To show the dramatic shift in market breadth, we compare the SimpleVisor Absolute/Relative sector and factor analysis from yesterday to one month ago. The top graphs show that technology (XLK) was the only sector with a positive absolute and relative score a month ago. Today, every sector except technology has a positive absolute score, and most have positive relative scores. Consequently, XLK is now the most oversold sector. The factor graphs are similar. A month ago, S&P 500 growth (IVW) and Momentum (MTUM) were the only factors overbought on an absolute and relative basis. Today, MTUM is the most oversold factor when using both measures. IVW is close to fair value.
The two important takeaways are the massive market rotation from large cap and tech to small cap and value and the improving breadth. Regarding the market breadth, note in both graphs how much closer every sector and factor is to each other. This grouping tells us the sectors and factors are more aligned technically than they were. However, the market’s breadth could worsen if the rotation toward value and small caps continues. Furthermore, it could revert to prior conditions.
What To Watch Today
Earnings
Economy
Market Trading Update
Well, that didn’t take long. As we noted yesterday, small caps dominated the market last week. However, that changed on Monday, with the “Mega-caps” stocks roaring back to life and volatility dropping sharply. Such is seen in the market’s heat map.
The quick return to the previous leaders is not surprising. As we discussed in yesterday’s post, “Can Mega-Caps Continue Their Dominance,” nothing has derailed that trade currently. These stocks provide a lot of liquidity for portfolio managers and hedge and pension funds. They also provide the bulk of earnings growth for the entire market. Furthermore, they are the biggest buyers of their shares.
The good news is that the market regained the 20-DMA, which negates the break on Friday. So far, this is a successful retest of support and suggests the bullish trend remains intact. With volatility declining, a return to previous market highs would be unsurprising. However, the market remains on a short-term MACD “sell signal,” which may limit any upside to the market in the near term. Given that we took profits out of holdings last week, there is not much we need to do currently. However, we are watching closely for any further cracks that suggest a corrective process is continuing.
Lithium Prices Languish
Mining.Com wrote a telling article about the state of lithium and lithium producers- With no recovery in sight, lithium prices force miners to reevaluate output. The article talks about the growing glut of lithium in the market. The first graph below shows an expectation that the lithium supply will exceed the demand until 2029. As a result, lithium prices are declining alongside the share prices of lithium producers, as we share in the second and third graphs.
While the article depicts a case for lower lithium prices, it also points to an important factor that may argue against that. Specifically, as lithium prices fall, so does the profitability of lithium miners. Consequently, they invest less in future production to help bring supply back into balance. Per the article:
A prolonged period of low lithium prices could “trigger a renewed wave of mine supply cuts and project delays,” said Alice Yu, the lead metals and mining research analyst at S&P Global Commodity Insights.

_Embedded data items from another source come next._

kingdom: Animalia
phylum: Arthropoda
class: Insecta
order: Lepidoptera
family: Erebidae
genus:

The article offers that coming earnings reports may guide how miners are reacting to the supply glut.
Clearer indications of the intentions of some top miners may be revealed in the coming weeks with the release of quarterly production reports or earnings. The insights from Pilbara Minerals Ltd., Mineral Resources Ltd., Albemarle Corp. and Arcadium Lithium Plc may provide clues on what the supply response might look like.
Yield Curve Update
The Treasury 2-10-year yield curve has been inverted for over two years. Such is the longest since at least 1975. The graph shows that the un-inversion of inverted yield curves preceded the last four recessions by 6-18 months. However, the uninversion coincided with the onset of the two prior recessions. The yield curve is off its lows but remains inverted near levels seen before the 1990, 2000, and 2008 recessions. Hence, we need to ask ourselves whether the yield curve will uninvert.
The answer is primarily dependent on the Fed. If the market starts pricing in more aggressive rate cuts and the Fed does indeed cut rates, the yield curve would most likely uninvert. Consequently, the Fed and investors would take the odds of a recession more seriously.